If you are here, chances are you need to pack and unpack ISO-8583 messages, connect to remote endpoints, orchestrate transaction flows, and build something that survives contact with production. jPOS can do that, but it helps to approach it as a framework rather than as a small utility library.

What jPOS is

jPOS is a mature, opinionated Java platform for payment systems. It has been evolving for decades around demanding real-world use cases: gateways, acquirers, issuers, switches, key management, auditability, observability, and high-integrity transaction processing.

That is the good news and the bad news:

  • Good news: the framework already contains a large amount of what serious payment applications need.
  • Bad news: the shortest path is rarely "paste this snippet and move on."

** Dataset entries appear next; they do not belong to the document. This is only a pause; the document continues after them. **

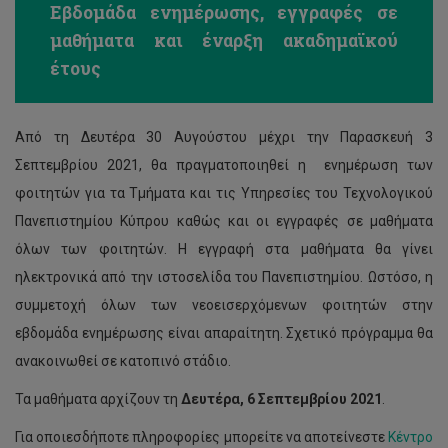
Εβδομάδα ενημέρωσης, εγγραφές σε
μαθήματα και έναρξη ακαδημαϊκού
έτους
Από τη Δευτέρα 30 Αυγούστου μέχρι την Παρασκευή 3
Σεπτεμβρίου 2021, θα πραγματοποιηθεί η ενημέρωση των
φοιτητών για τα Τμήματα και τις Υπηρεσίες του Τεχνολογικού
Πανεπιστημίου Κύπρου καθώς και οι εγγραφές σε μαθήματα
όλων των φοιτητών. Η εγγραφή στα μαθήματα θα γίνει
ηλεκτρονικά από την ιστοσελίδα του Πανεπιστημίου. Ωστόσο, η
συμμετοχή όλων των νεοεισερχόμενων φοιτητών στην
εβδομάδα ενημέρωσης είναι απαραίτητη. Σχετικό πρόγραμμα θα
ανακοινωθεί σε κατοπινό στάδιο.
Τα μαθήματα αρχίζουν τη
Δευτέρα, 6 Σεπτεμβρίου 2021
.
Για οποιεσδήποτε πληροφορίες μπορείτε να αποτείνεστε
Κέντρο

Why this documentation exists

It is tempting to skip straight to packing and unpacking a message, but most real systems quickly need much more:

  • multiple remote connections with independent configuration
  • inbound and outbound message routing
  • transaction orchestration and failure handling
  • PCI-aware logging and secret management
  • ANS X9.24-related key management
  • HSM integration
  • load balancing and failover
  • PIN translation and EMV support
  • monitoring, alerting, profiling, and operational visibility

jPOS exists to solve this broader class of problems coherently. Ignoring those integrated components often creates more complexity, not less.

info

This site has two jobs:

  • For newcomers: a tutorial path that gets you from setup to working flows.
  • For experienced developers and contributors: a reference for components, patterns, and project structure.

Over time, the goal is to replace the older programmers' guides with documentation that is easier to navigate, easier to update, and closer to the current codebase.

If you are new here, use this order:

  1. Read the project overview to understand the open-source and enterprise pieces.
  2. Continue with the tutorial setup to prepare your environment.
  3. Work through the tutorial sections instead of cherry-picking isolated snippets.

If you already know jPOS well, the docs sidebar and search should get you to the exact area you need.